The proposed increase would fund improvement projects included in the 2018 budget.

These projects include the start of construction for the school system’s new Candy’s Creek Cherokee Elementary School on Georgetown Road in the northwest section of the city, lowering the city’s street paving cycle from more than 27 years to 20 years, additional sidewalks and walkability upgrades, proposed personnel additions for the police and fire departments, and traffic and intersection upgrades to address increased traffic congestion in the community.

There has been considerable discussion in the community over the past few weeks concerning the proposed increase. Council members have fielded many of those inquiries.

Much of the opposition is the Council is proposing this increase in one huge jump, over what many feel should have been smaller increments over the next few years. There is also the recent Bradley County Reappraisal, which increased the value of property and thus added to overall tax indebtedness.

There may be some discussion of the city proposed tax increase at Monday’s meeting, but the vote on the second and final reading is not scheduled to take place until the Council’s next meeting in two weeks.

On Monday’s agenda:

• Charlotte Peak is scheduled to approach the Council with a suggestion to change the times in the city’s anti-noise ordinance.

• The Cleveland Amateur Radio Club is approaching the Council, asking the city to provide ownership to property bordering Johnson Boulevard, where the club building is located.
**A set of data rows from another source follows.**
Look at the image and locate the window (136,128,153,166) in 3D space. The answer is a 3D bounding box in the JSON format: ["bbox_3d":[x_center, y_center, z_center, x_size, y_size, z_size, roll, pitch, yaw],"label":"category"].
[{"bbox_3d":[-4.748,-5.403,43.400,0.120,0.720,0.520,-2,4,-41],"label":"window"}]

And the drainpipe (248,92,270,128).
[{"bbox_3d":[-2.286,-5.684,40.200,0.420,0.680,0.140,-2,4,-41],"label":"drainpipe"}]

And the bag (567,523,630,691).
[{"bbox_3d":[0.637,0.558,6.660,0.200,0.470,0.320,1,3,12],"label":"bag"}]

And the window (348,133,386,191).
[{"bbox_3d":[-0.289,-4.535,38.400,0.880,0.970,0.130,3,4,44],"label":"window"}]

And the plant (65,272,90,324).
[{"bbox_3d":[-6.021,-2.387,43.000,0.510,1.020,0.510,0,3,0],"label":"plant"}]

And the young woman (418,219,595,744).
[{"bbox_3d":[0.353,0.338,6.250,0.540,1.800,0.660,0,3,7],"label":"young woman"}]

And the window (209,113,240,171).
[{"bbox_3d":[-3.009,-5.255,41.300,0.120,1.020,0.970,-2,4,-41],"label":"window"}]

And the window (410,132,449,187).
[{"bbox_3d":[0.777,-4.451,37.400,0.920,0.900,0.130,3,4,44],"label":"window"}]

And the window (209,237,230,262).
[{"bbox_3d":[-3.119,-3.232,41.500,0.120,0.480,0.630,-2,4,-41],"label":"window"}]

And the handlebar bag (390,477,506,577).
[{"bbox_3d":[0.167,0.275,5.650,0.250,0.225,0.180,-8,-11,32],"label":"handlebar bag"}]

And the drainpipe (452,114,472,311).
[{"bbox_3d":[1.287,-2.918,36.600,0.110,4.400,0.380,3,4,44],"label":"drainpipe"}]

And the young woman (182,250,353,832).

The city provided the club a lease for the property more than 25 years ago, and it has served them well. But, with continued growth, the club is considering expansion at the site, which would require ownership of the property.

Club President Steve Weber says the club would continue to provide permanent access to the Cleveland—Bradley County Emergency Management Agency for maintenance of the existing tower, and to radio equipment on the property.

Weber and the club emphasized it is a tax-exempt organization under Section 501 (c) (3) of the Internal Revenue Service tax code.

• Three public hearings are scheduled for Monday’s 3 p.m. meeting.

Two hearings are related to abandonment of rights of way on Fernwood Drive and Hays Drive, off Robin Hood Drive northwest. This is related to the planned development off Paul Huff Parkway.

The third hearing concerns a request by a property on Ellis Circle to be included in the rezoning of PUD 16.

These three proposed ordinance will then be considered for approval.

• Consent agenda items include accepting bids for surplus property on Hill Street; and a resolution authorizing the city to participate in the Pool’s Safety Partners Matching Grant Program.

• The mayor and Council members will have the opportunity for reports from their respective districts, or other issues of concern in the city.